I expected 6th at the start of the season, so 4th would make me a happy yid tbh
Especially if it's at Arse and Liverpool's expense, since they're the ones that probably need CL money the most.
***
I don't think this was a turning point at all, though we'll have to wait and see of course. Despite being a neurotic at the best of times, I actually have a very different feeling from last season this time around. Last season it felt like we had "it" - a kind of glow, the whole team on one golden wavelength - for most of the first two-thirds of the season and that meant we could destroy teams from time to time as it all clicked . . . but the problem was that once we fumbled "it", we just couldn't get it back. We fell out of sync and nobody knew how to get back on sync. A good part of that I think is because the fundamental fount of "it" was intuition and emotion and confidence, and you can't just graft or think your way into that. You can't just say, "come on guys, we have to believe in ourselves!" and then everyone in the team: 1) knows how to believe in himself ==> 2) actually does believe in himself.

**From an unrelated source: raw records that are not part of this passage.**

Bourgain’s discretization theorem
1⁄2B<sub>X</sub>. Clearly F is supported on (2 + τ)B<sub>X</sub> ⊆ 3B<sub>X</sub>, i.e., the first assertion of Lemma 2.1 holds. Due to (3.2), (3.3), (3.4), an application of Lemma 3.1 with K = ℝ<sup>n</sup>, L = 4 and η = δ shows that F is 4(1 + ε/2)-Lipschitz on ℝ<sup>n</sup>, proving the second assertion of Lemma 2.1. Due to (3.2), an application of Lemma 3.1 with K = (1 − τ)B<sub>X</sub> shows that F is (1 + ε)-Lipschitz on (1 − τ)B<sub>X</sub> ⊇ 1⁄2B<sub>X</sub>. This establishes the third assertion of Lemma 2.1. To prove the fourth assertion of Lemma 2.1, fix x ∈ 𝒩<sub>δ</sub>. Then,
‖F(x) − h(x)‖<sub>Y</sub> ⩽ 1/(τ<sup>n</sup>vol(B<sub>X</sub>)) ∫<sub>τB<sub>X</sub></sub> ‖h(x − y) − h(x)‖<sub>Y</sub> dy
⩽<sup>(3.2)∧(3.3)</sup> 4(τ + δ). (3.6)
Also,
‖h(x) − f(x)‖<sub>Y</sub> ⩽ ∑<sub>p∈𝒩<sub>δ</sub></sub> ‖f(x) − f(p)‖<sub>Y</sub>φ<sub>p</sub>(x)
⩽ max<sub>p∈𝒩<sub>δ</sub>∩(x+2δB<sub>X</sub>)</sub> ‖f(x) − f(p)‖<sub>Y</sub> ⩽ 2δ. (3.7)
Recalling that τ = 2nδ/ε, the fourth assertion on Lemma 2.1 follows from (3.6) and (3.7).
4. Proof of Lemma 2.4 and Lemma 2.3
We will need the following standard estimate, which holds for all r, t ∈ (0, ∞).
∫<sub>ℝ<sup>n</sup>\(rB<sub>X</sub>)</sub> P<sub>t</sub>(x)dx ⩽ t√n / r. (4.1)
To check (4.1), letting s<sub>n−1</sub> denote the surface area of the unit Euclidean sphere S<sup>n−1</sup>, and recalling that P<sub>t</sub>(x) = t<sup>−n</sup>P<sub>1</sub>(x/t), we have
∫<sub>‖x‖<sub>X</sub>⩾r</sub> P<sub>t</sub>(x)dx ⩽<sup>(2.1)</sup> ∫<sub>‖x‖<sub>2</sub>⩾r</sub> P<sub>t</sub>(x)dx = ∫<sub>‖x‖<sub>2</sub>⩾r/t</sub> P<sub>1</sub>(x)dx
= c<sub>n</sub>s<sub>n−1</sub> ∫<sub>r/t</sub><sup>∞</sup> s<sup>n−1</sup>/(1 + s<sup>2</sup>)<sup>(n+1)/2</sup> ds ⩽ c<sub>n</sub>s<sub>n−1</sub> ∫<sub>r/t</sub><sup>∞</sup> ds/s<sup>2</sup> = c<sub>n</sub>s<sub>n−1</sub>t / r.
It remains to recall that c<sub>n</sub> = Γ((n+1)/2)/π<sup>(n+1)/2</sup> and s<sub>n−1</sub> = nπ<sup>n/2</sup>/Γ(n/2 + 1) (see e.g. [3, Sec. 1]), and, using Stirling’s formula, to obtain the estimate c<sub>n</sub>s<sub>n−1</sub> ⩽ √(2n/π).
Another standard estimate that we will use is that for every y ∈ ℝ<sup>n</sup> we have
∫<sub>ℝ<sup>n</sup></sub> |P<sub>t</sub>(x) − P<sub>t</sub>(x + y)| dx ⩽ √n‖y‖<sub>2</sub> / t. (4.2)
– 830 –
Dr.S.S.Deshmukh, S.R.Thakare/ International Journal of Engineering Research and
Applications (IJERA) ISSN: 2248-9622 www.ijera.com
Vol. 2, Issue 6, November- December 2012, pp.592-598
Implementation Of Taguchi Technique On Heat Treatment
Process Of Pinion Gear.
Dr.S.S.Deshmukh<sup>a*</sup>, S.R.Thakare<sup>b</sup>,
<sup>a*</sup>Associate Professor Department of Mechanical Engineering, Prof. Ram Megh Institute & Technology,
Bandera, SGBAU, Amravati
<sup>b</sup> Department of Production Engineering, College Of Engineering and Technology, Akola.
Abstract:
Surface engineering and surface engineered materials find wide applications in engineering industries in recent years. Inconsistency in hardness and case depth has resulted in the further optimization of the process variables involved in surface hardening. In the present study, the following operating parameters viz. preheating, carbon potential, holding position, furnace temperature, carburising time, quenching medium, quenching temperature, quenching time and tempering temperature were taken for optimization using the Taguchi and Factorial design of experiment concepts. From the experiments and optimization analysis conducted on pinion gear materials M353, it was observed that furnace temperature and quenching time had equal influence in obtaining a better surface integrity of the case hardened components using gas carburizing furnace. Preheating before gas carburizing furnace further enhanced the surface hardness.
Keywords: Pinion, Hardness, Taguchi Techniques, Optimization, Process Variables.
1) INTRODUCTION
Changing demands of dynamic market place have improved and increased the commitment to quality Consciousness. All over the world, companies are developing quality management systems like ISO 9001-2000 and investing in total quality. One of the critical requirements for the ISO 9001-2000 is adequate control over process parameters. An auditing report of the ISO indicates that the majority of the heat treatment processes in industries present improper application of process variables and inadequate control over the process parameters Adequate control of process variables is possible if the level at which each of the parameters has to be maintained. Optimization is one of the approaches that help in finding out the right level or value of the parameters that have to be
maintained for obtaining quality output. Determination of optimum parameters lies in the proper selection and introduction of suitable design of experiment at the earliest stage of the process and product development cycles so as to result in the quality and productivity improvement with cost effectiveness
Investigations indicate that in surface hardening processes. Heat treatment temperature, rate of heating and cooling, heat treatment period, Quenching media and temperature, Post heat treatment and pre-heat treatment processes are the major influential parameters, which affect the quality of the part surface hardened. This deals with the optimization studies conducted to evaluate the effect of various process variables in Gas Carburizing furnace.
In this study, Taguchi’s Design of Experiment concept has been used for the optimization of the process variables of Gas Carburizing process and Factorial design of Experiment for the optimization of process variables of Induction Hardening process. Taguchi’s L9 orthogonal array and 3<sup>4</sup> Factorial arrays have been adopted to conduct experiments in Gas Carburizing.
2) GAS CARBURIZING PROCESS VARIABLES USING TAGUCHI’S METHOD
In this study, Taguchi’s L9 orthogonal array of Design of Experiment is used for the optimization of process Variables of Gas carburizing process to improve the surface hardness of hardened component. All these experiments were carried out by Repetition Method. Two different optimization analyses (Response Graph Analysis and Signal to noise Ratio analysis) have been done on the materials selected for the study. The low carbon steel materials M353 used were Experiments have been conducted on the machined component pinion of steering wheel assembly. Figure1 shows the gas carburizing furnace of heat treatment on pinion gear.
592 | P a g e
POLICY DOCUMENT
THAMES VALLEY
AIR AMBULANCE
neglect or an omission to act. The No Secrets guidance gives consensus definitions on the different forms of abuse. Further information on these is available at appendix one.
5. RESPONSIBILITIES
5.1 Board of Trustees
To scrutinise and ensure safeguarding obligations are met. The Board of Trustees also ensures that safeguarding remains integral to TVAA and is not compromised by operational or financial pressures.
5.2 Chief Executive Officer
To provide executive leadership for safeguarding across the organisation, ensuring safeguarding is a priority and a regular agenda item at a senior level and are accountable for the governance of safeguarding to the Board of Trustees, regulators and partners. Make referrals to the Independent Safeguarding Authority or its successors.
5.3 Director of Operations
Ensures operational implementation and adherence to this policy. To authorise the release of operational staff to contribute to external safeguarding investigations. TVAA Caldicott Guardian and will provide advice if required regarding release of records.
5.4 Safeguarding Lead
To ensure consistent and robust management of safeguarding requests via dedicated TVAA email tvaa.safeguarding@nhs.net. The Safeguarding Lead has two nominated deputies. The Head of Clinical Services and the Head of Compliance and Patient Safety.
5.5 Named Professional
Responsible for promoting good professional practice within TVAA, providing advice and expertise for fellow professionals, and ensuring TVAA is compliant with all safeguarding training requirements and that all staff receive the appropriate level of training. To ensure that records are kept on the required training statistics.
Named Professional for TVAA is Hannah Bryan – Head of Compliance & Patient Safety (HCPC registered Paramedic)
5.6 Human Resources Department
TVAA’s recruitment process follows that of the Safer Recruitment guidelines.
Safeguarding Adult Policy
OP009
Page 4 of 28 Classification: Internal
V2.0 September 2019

(Aand this is not, btw, to shortchange Harry into a simple-minded man-manager - just noting that his style was to select a palette of ingredients and let the dish speak for itself, rather than actively craft a recipe and chop and season and
cook).
What's different for me this time around is that we're actually not floating on emotion. We haven't clicked for the entire season; instead we have gotten results by working our arses off in attempt after attempt to execute a certain system. Usually these attempts have been pretty damn clumsy, as you'd expect ... individual players oftentimes couldn't quite figure out and execute their 'situations' (refer to that Mind Games article) optimally, which is par for the course when the new things you're learning haven't been engrained in you yet so you have to *think* during the game.... hence, slow, disjointed, confused performances. We're not playing by our inner ear anymore; now we try to exert conscious control over our actions in a game. The negative I think is that this will look terrible at times, like watching a newborn foal trying desperately to get to its feet, but the payoff - if we can get this engrained in us - could be HUGE.
The critical thing is that each time, we are getting a little better. Each time, individual players have a set of tangible 'things I want to do this game', and they can measure their progress according to those tangible criteria as well as the powerful swell of victory or defeat. We don't need to grapple for an elusive emotion; what we need is to learn, practice, and execute a tangible system that in the end is made up of fairly basic components parts. We can actually work towards this on the training ground and on the pitch. We won't execute it perfectly, we will be hit by setbacks - but we can make small improvements that accumulate over time, because: 1) we know what we want to do (we have real, tangible objectives) and 2) we actually have a usable guide to follow under our coaches.
I don't mean to shortchange the importance of mentality and confidence, it's just that mentality is one of those iffy unquantifiable things that everyone knows is good and important but
you can't actually construct an actionable plan to get it. You can see a sports psychologist for weeks and weeks, but it might mean nothing if you end up choking, as we have all too often (I should know - played piano competitively for years, only to fudge it up in the finals every time! :lol
. But what you *can* do if you're choking and panicking in your head and the blood is roaring in your ears is 'fall back to basics'. Fall back to what you remember doing in training. Fall back to the simple pass, fall back to adjusting your position. You don't need any sort of mental flow for this, in fact the conscious thinking and concentration that triggers choking may even be better here.
That's why I believe this was a blip, not a trend. It is normal for any team trying to grasp new coaching to suffer clumsy setbacks from time to time. However, if you are working hard on the tangible things, eventually the progress is going to start to show in bits and pieces. If you are relying on talent and confidence rather than working towards a tangible gameplan, then there's little you can do in training after a terrible defeat beyond a pat on the back and gallant speeches. But ultimately, I think those words are emptier than the ones you take in with your feet.